A look inside the V&A ceramic studio with artist Matt Smith

Hear from Matt Smith, V&A Ceramics resident October 2015 – March 2016, about how his visit to the Spode factory in Stoke-on-Trent inspired him to create a new ‘soundscape’, a visual melody singing to the current state of the factory. A collaboration with composer Dimitrios Skyllas has resulted in an aural composition based on this new work. Matt’s work will be displayed at the Museum during London Design Festival (17-25 September) and the world premiere of this new aural piece for the closed factory will be performed live by the composer on Friday 23 September at the V&A’s Globe space.

In March 2016, we were pleased to invite Collectors to a special studio visit and talk by Matt Smith, the 2014 winner of the Young Masters Maylis Grand Ceramics Prize, who has spent the last 6 months (October 2015 – March 2016) as the Ceramics Resident at the V&A’s ceramic studio, supported by Maurice and Rosemary Lambert. 

Matt Smith’s work as an artist has often taken the form of hybrid artist/curator. Using clay and its associated references, Smith explores how cultural organisations operate, practicing techniques of institutional critique and artist intervention. He is interested in how history is a constantly selected and refined narrative that presents itself as a fixed and accurate account of the past. By taking objects from one context and repurposing them in new situations, or creating ‘lost objects’, Matt Smith is interested to explore how historical narratives and alternative identities can be brought to light. Of particular interest to him is how museums can be reframed from an outsider perspective, and often this outsider perspective is taken from an LGBT viewpoint.

What is often of most interest to me is what is undisclosed about an object’s history. Moving the focus from descriptions of an object’s material or date of manufacture, I am drawn instead to the emotional bonds between objects, makers, viewers and collectors in order to examine what these collections can tell us about human experiences.”

– Matt Smith

His solo interventions that have addressed these themes include Queering the Museum (Birmingham Museum and Art Gallery, 2010), Other Stories (Leeds University Art Collection, 2012) and Milk (Aspex Gallery, 2010).  Over the past three years, Smith has co-directed and curated Unravelling the National Trust which has seen over thirty artists working with contemporary craft (including himself) commissioned to respond to the histories of the National Trust properties Nymans House, Uppark House and The Vyne.

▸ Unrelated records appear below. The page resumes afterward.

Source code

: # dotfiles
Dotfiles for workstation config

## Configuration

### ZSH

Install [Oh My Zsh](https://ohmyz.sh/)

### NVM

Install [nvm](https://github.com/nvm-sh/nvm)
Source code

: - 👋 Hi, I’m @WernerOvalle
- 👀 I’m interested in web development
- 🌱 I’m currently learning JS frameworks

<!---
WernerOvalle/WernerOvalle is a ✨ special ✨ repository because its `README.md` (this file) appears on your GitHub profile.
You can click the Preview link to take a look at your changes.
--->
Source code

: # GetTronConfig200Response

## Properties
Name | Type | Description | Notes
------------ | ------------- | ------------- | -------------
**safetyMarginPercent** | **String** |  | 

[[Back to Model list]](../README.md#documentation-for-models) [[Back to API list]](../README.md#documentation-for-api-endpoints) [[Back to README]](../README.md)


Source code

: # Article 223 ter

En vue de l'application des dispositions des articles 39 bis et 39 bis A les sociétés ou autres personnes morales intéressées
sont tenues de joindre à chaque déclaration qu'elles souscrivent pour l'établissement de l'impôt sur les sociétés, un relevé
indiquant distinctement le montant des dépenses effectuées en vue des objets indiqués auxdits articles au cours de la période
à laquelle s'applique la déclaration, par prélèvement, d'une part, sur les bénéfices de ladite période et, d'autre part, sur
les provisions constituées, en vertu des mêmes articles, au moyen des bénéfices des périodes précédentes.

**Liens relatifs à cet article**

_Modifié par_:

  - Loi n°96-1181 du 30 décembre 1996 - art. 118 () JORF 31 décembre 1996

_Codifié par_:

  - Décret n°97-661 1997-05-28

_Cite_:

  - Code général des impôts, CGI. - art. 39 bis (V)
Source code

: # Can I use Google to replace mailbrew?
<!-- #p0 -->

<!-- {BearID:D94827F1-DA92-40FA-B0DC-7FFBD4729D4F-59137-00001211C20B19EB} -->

In 2014 Matt Smith was awarded the inaugural Maylis Grand Ceramics prize and in 2009 received the ARC Award for Craft from Aspex Gallery. Smith is currently completing a practice-based PhD exploring the intersection of contemporary craft practice and queer identities at the University of Brighton where he also lectures.

He regularly shows his work with public collections (A Place at the Table, Pallant House, 2014; Subversive Design, Brighton Museum and Art Gallery, 2013; DIY A Revolution in Handicrafts, Society for Contemporary Craft, Pittsburg, 2010) as well as talking internationally about his practice (Tate Modern, the V&A, Valand Academy Gothenburg, the University of Bremen, Konstfack Stockholm and Bergen Academy of Art and Design). Smith also collaborates with The Young Masters in the ongoing-tour, which included a highly successful presentation at COLLECT, 2015.

Click here for link to the V&A ceramic studio page.

The Young Masters Maylis Grand Ceramic Prize was inaugurated in 2014 in order to support ceramic artists working in innovative ways, showing great skill as well as an awareness of the heritage of ceramic craft. An expert panel of judges comprising Show Director of COLLECT, Daniella Wells; curator and collector, Preston Fitzgerald; and collector Maylis Grand, presented Matt Smith with the winning prize of £1,500 during the event at Sphinx Fine Art. Two further commendations were awarded to Korean artist Jongjin Park and Israeli artist Zemer Peled.

Maylis Grand commented:
“We were looking for a young artist who successfully mixed the aesthetic and techniques of the past to re-invent a modern and vibrant work of art. Matt Smith succeeded in creating several original pieces, which fitted the brief perfectly.”